* WHAT YOU SHOULD DO:
Reproduce the interview excerpt below about shooting on film versus shooting digitally, word for word and in full.

* EXERCISE PASSAGE:
=-=-=

GROSS: What's the difference?

J. COEN: You know, if you're shooting on film, there's something that happens between when you're actually recording the information on the set and when you see it for the first time. It goes to a lab. It's - you know, it's emulsion - light exposing an emulsion that gets developed, goes to a lab, gets printed, comes back usually the next day or a couple of days later. And in between that, when you finally see it, it reveals something. None of that happens digitally.

You look at a monitor. And you see pretty much exactly what you're, you know, going to get. In fact, watching dailies almost become superfluous. So watching dailies in the old days, if you're shooting on film, used to be a sort of communal thing where at the end of the day or sometimes during lunch, everyone would get together. You would go into a theater, and you would watch the results of the previous day's work with the whole crew or much of the crew. Shooting digitally, you almost stop watching dailies entirely.

=-=-=

* DATA SEGMENT:
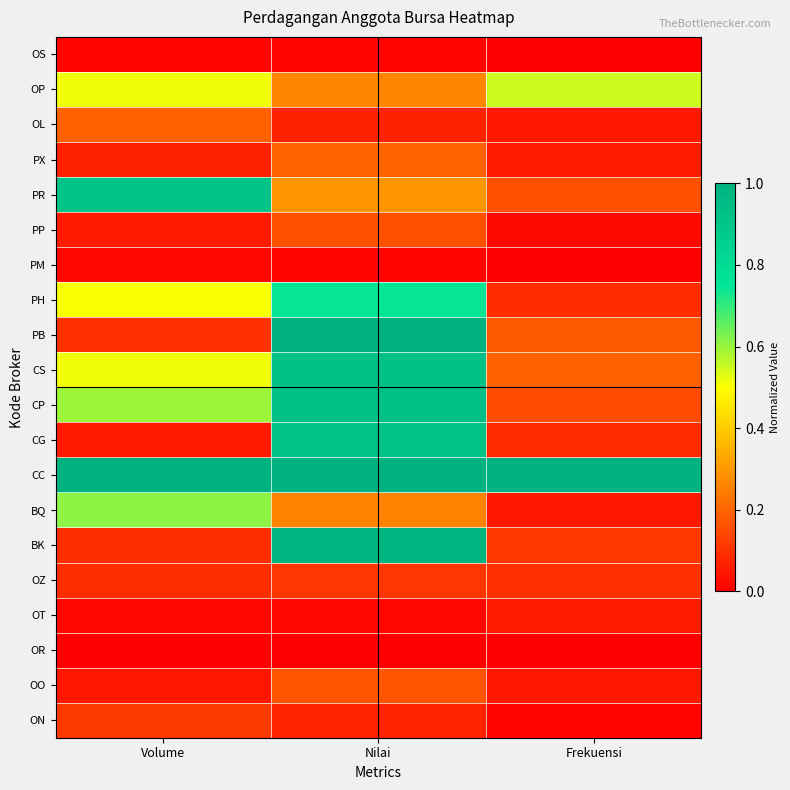

At Nilai, list the series in order from smallest to largest.

OR, PM, OS, OT, OL, ON, OZ, PP, OO, PX, BQ, OP, PR, PH, CG, CS, CP, BK, PB, CC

=-=-=

* ANSWER SECTION:
GROSS: What's the difference?

J. COEN: You know, if you're shooting on film, there's something that happens between when you're actually recording the information on the set and when you see it for the first time. It goes to a lab. It's - you know, it's emulsion - light exposing an emulsion that gets developed, goes to a lab, gets printed, comes back usually the next day or a couple of days later. And in between that, when you finally see it, it reveals something. None of that happens digitally.

You look at a monitor. And you see pretty much exactly what you're, you know, going to get. In fact, watching dailies almost become superfluous. So watching dailies in the old days, if you're shooting on film, used to be a sort of communal thing where at the end of the day or sometimes during lunch, everyone would get together. You would go into a theater, and you would watch the results of the previous day's work with the whole crew or much of the crew. Shooting digitally, you almost stop watching dailies entirely.